Berkshire Beyond Buffett(2)
While Berkshire Hathaway’s textile operation continued to deteriorate after 1965, Buffett was simultaneously building what turned into a force in the insurance industry, a fortress in the investment field, and the most unusual conglomerate in history. In 1967, Berkshire acquired two Omaha-based insurance companies, National Indemnity Company (NICO) and National Fire & Marine Insurance Company, for a combined $8.5 million.
These insurance operations provided a source of capital, as customers pay premiums that the insurer holds until needed to cover claims. As an investor, Buffett relished this source of capital, referred to as float. Berkshire deployed float in three ways in the ensuing five decades: to reinvest in and grow the insurance operations, to buy minority stakes in larger companies, and to acquire wholly owned subsidiaries.
During the 1970s, Berkshire used much of the considerable float that NICO and its other insurers generated to expand insurance operations, including acquiring a minority position in Government Employees Insurance Company (GEICO). To strengthen capital resources and broaden policy reach, Berkshire formed or acquired numerous other insurance companies—all of which remain viable today.1
But insurance was not Buffett’s only interest. Among Berkshire’s first noninsurance acquisitions was Sun Newspapers of Omaha, Inc., a group of area weeklies acquired in 1969. Fellow Omaha denizen and Buffett family friend Stanford Lipsey ran the company. Although the company was never financially significant, it put a feather in Berkshire’s cap.2 In 1973, Sun won a Pulitzer Prize for a series of stories about Boys Town, the orphanage on the outskirts of Omaha immortalized by the 1938 movie of the same name starring Spencer Tracy as its visionary founder, Father Edward J. Flanagan. The orphanage occupied a sizable boarding school campus, thanks to endless fundraising campaigns that pled both the school’s noble mission and its persistent poverty. In 1972, therefore, many knew about its excellent program, but few had any inkling that the school’s endowment exceeded $200 million.3 The public discovered this truth—and the related mismanagement—as a result of the investigative reporting of Sun Newspapers.
The newspaper industry was also among the earliest Berkshire common stock investments. In 1973, Berkshire acquired a minority stake in the Washington Post Company, a holding company controlled by the Graham family and named after the metropolitan newspaper it owned. The family matriarch, Katherine (“Kay”) Graham, had taken the company public in 1971 by selling Class B shares, held in large numbers by its employees.
Acquiring blocks of the shares on the open market, Buffett assured Graham that he respected the family’s traditions and management and did not wish to interfere with either.4 Over the ensuing decades, the two developed a relationship that could be seen as a model between an astute shareholder and an owner-oriented manager.
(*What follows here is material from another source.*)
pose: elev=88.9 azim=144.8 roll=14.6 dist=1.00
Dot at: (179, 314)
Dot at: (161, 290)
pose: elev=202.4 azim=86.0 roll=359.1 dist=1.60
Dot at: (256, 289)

Graham sought Buffett’s counsel, and he backed her decisions.5
In stages during the early 1970s, Berkshire made another large and defining investment as it acquired a majority of the stock of Blue Chip Stamps. The company had something in common with both Berkshire’s textile business and its insurance companies. Like the insurance companies, it generated float; like the textile business, it was dying.
Trading stamps were a marketing device popular in the 1950s and 1960s. Companies like Sperry & Hutchinson (S&H) Green Stamps and Blue Chip sold stamps to retailers, such as gas stations and grocery stores, who distributed them to customers in proportion to a sale. Customers redeemed accumulated stamps for a selection of consumer goods like coffee makers and toasters. The stamp companies got cash from retailers up front but did not incur prize costs until redemption, thus creating investable float.
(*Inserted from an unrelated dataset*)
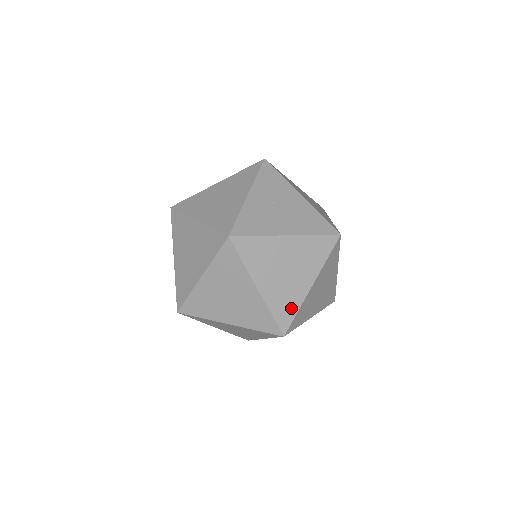
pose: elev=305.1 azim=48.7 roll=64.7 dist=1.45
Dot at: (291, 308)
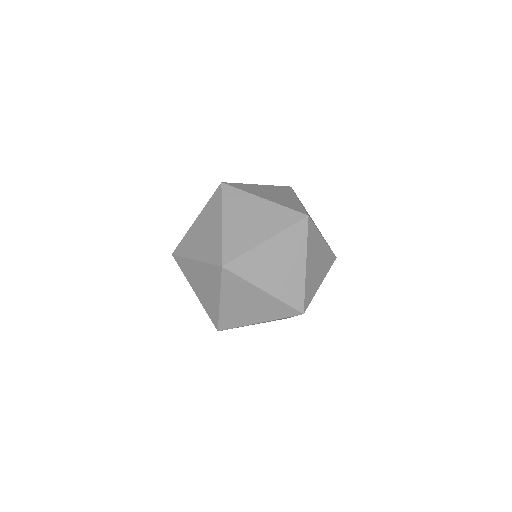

A group of California retailers formed Blue Chip as an alternative to S&H and then monopolized the state’s market. Rivals, including S&H, sued for damages, and the government required the company to sell much of its ownership to unrelated parties. That made Blue Chip an investment opportunity for many, including not only Buffett but the manager of a California investment partnership, Charles T. (“Charlie”) Munger, a polymath who in 1962 also co-founded a Los Angeles–based law firm, today’s prominent Munger, Tolles & Olsen.6 Buffett, through Berkshire and other vehicles, became the largest shareholder of Blue Chip, Munger’s partnership being Blue Chip’s next largest shareholder.7
By virtue of their respective Blue Chip investments, Buffett and Munger became functional business partners and began a lifelong friendship. Munger, an Omaha native then living in Pasadena, California, contributed to Berkshire culture from the start. He encouraged Buffett to adopt a long-term view of business opportunities, rather than the approach of bargain hunting Buffett had practiced in his early career. Munger advised that it’s better to buy a good business at a fair price than a fair business at a good price. In addition, Munger embraced a more qualitative approach to investment than Buffett had, factoring in not only statistical analysis of balance sheet quantities and earnings, but soft factors like entrepreneurship, integrity, and reputation.